Bill Demory

No. 6
- Position: Quarterback

Personal information
- Born: December 1, 1950 Indianola, Iowa, U.S.
- Died: February 14, 2025 (aged 74) Phoenix, Arizona, U.S.
- Listed height: 6 ft 2 in (1.88 m)
- Listed weight: 195 lb (88 kg)

Career information
- High school: Cortez (Phoenix, Arizona)
- College: Arizona
- NFL draft: 1973: undrafted

Career history
- New York Jets (1973–1974);

Career NFL statistics
- Passing attempts: 39
- Passing completions: 12
- Completion percentage: 30.8%
- TD–INT: 2–8
- Passing yards: 159
- Passer rating: 22.2
- Stats at Pro Football Reference

= Bill Demory =

American football player (1950–2025)

John William Demory Sr. (December 1, 1950 – February 14, 2025) was an American professional football player who was a quarterback for the New York Jets of the National Football League (NFL). He played college football for the Arizona Wildcats. After his football career, he became an economics professor at Central Arizona College.

==Football career==
Demory attended the University of Arizona and played for the Wildcats before playing for the New York Jets of the NFL, for whom he started three games in weeks 5-7 of the 1973 season.

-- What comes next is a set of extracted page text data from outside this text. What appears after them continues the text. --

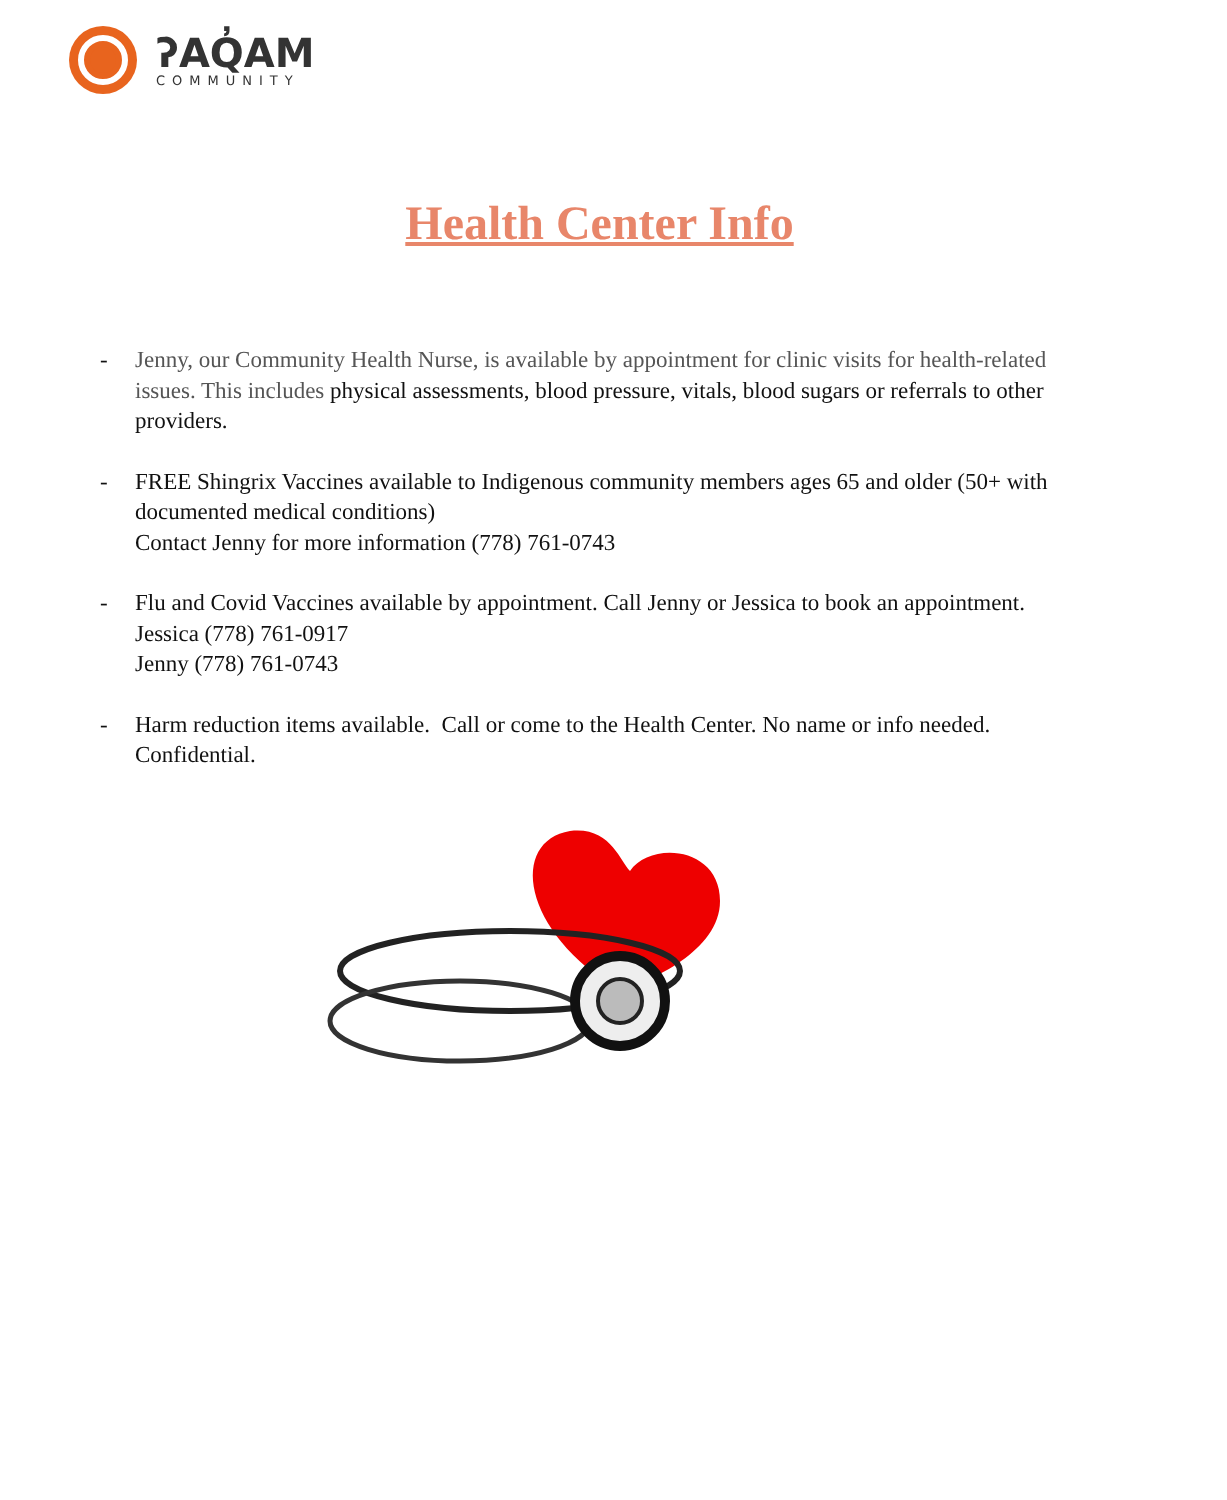ʔAQ̓AM
COMMUNITY
Health Center Info
- Jenny, our Community Health Nurse, is available by appointment for clinic visits for health-related issues. This includes physical assessments, blood pressure, vitals, blood sugars or referrals to other providers.
- FREE Shingrix Vaccines available to Indigenous community members ages 65 and older (50+ with documented medical conditions)
Contact Jenny for more information (778) 761-0743
- Flu and Covid Vaccines available by appointment. Call Jenny or Jessica to book an appointment.
Jessica (778) 761-0917
Jenny (778) 761-0743
- Harm reduction items available. Call or come to the Health Center. No name or info needed. Confidential.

In Demory's three starts, the Jets beat the New England Patriots, though Demory was only 1 for 7 on passing, and nonetheless received praise from coach Weeb Ewbank and the Jets' top quarterback Joe Namath, and lost to the Pittsburgh Steelers and the Denver Broncos.

==Later life and death==
After football, Demory went to graduate school, receiving an M.B.A. from the University of Iowa and an M.A. in Economics and Entrepreneurship for Educators from the University of Delaware. He was a professor of economics at Central Arizona College.

Demory died from prostate cancer and Parkinson's disease on February 14, 2025, at the age of 74.